Selected text:
What is known today as AT&T is really the corporate entity of Bell South, one of the operating companies that spun off from AT&T. And, that company is the merger of several of the spun off companies. Plus, it is the acquisition of Mc Caw cellular. The corporate entity that was AT&T and Bell Labs literally doesn’t exist any longer. It’s a twisted story.

Once upon a time AT&T was a holding company that few of the public knew much about. It owned a number of regional phone companies like Bell South. And, it owned a manufacturing company called Western Electric. And, it owned the finest R&D laboratory on earth: Bell Laboratories.

The AT&T business worked like this: The local Bell System operating companies were heavily regulated by state regulators. Those regulators allowed only a fixed return on investment and they demanded the best quality of service for customers. Because top-quality service required a large investment, the Bell companies were very good at acquiring capital, ensuring their investors a very safe and steady return on investment. This met the needs of the regulators and the public and the investors. Bell System bonds were considered to be as safe as US Treasury bonds. Really.

The secret part was that the Bell operating companies ONLY purchased equipment from Western Electric. It was the best quality equipment that could possibly be managed. And, it had to be the best quality of equipment because it cost three times as much as competitors charged for their slightly inferior quality products. The fact that the cost was three times (or five times) as much as the competitors was justified because it was a little bit better. Who can put a price on ensuring that a dialtone is available even during a snowstorm when the power had been out in a city for days. (Central Offices had enough battery backup to last for 1~2 days, and then would have one, two, or even three backup generators which often ran on different fuel sources.) So the secret was the Bell companies bought overpriced, top quality equipment from a captive supplier.

Why? Because that captive supplier was then enormously profitable. It was unregulated, and it accounted to nobody except AT&T. The Bell operating companies were prohibited from even knowing the finances of Western Electric.

Your tasks:
[1] In the account of AT&T's history, what does the "Once upon a time" paragraph say AT&T owned? List each holding.
[2] Pick up the account of AT&T's history right after its final sentence and continue it.

Extracted information:
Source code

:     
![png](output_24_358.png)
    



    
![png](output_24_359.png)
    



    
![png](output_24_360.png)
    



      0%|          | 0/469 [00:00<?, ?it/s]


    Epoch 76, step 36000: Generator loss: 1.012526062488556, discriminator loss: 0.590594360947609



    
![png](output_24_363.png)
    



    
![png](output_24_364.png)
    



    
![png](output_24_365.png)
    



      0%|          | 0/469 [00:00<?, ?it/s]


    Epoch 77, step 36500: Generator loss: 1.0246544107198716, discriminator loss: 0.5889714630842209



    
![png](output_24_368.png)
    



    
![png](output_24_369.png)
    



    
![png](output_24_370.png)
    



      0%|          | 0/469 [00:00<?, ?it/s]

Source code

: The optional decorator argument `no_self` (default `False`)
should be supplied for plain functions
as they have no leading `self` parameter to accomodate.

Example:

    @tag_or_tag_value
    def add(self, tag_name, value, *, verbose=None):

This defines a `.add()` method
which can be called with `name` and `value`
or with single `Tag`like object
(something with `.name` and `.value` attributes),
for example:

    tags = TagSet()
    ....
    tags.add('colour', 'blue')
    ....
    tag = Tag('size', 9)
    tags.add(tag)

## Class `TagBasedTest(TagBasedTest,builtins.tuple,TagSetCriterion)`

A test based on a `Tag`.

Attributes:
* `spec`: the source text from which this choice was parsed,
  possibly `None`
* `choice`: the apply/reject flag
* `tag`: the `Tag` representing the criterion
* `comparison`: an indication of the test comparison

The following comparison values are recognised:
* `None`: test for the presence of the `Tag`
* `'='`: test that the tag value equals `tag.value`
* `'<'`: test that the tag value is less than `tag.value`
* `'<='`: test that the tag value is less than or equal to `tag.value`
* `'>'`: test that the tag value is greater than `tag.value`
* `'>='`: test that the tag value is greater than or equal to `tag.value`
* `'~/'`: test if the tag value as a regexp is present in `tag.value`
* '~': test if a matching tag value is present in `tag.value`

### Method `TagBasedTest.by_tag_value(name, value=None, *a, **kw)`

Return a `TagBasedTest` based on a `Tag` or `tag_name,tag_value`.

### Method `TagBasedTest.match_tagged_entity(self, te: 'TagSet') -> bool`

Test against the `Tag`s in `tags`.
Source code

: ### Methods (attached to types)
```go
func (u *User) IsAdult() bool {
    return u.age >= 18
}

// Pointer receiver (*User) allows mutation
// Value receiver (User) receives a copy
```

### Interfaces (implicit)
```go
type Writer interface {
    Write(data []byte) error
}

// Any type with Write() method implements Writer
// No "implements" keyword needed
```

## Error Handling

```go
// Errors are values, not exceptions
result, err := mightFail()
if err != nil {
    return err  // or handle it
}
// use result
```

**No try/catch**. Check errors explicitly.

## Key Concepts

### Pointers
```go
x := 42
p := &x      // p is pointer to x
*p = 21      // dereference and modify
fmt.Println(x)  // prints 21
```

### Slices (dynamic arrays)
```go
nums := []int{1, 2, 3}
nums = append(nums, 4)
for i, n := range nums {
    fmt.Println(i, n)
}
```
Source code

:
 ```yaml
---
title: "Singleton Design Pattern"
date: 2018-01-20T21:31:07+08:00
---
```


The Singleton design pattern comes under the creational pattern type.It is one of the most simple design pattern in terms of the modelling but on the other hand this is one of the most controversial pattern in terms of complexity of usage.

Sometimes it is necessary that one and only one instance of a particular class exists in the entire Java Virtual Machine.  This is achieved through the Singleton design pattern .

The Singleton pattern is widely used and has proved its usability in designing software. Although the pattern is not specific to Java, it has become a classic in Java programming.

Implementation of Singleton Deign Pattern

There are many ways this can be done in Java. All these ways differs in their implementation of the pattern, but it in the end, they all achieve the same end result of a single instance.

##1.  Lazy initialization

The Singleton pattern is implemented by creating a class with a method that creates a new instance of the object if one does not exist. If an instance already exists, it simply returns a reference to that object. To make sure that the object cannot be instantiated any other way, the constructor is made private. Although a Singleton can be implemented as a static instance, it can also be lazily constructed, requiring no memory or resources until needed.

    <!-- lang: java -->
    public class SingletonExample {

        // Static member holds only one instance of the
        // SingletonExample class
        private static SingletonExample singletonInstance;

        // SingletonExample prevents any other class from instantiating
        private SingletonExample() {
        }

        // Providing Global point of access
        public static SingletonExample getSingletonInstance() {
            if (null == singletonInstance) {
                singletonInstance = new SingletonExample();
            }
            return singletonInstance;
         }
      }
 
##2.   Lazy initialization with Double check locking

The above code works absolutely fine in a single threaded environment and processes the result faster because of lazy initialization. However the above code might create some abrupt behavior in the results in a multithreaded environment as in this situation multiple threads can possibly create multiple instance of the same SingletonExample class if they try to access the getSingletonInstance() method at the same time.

Outputs for the tasks:
[1]
- A number of regional phone companies, such as Bell South
- Western Electric, a manufacturing company
- Bell Laboratories, described as the finest R&D laboratory on earth

[2]
Some of that money went to fund Bell Laboratories. The transistor was invented. The Big Bang was discovered. And NORAD (North American Defense Command) was created. ((WTF?))

Yes, the design of America’s nuclear weapons was done at Sandia Laboratories, which was managed and funded by Western Electric. NORAD, the hugely complex incoming missile radar system was designed and manufactured by Western Electric. A major part of the Bell System was as a military contractor. ((How did thaaat happen?))

Funding nuclear weapons research is very expensive and very controversial…especially in the volatile 1960s. So the entire problem was bypassed by having the design and development of nuclear weapons done “as a service to America” by Western Electric, the phone company. When America signed a treaty that it would not manufacture or maintain biochemical weapons it could honor its obligations under that treaty while knowing that Western Electric–a private company–chose to manufacture and maintain the largest stockpile of biochemical weapons in Boulder Colorado. That was not a government project, the US was not in violation of any treaty. Yet, it was an immediately available “resource.”

Congress need not be very involved, and they would have little ability to provide oversight. Better yet: they could claim ignorance to their temperamental voters. It was a mutually beneficial relationship.

The reason that phone service was so expensive in the 1960s through 1980s was because a lot of the money went to funding defense projects…via AT&T.  It was not because AT&T was an inefficient monopoly.

In return, the President of the United States wrote directives to government agencies that AT&T provided substantial service to the American Citizens and it should not be scrutinized very closely. That is, nobody was to look into the structure of the Bell System and especially into Western Electric.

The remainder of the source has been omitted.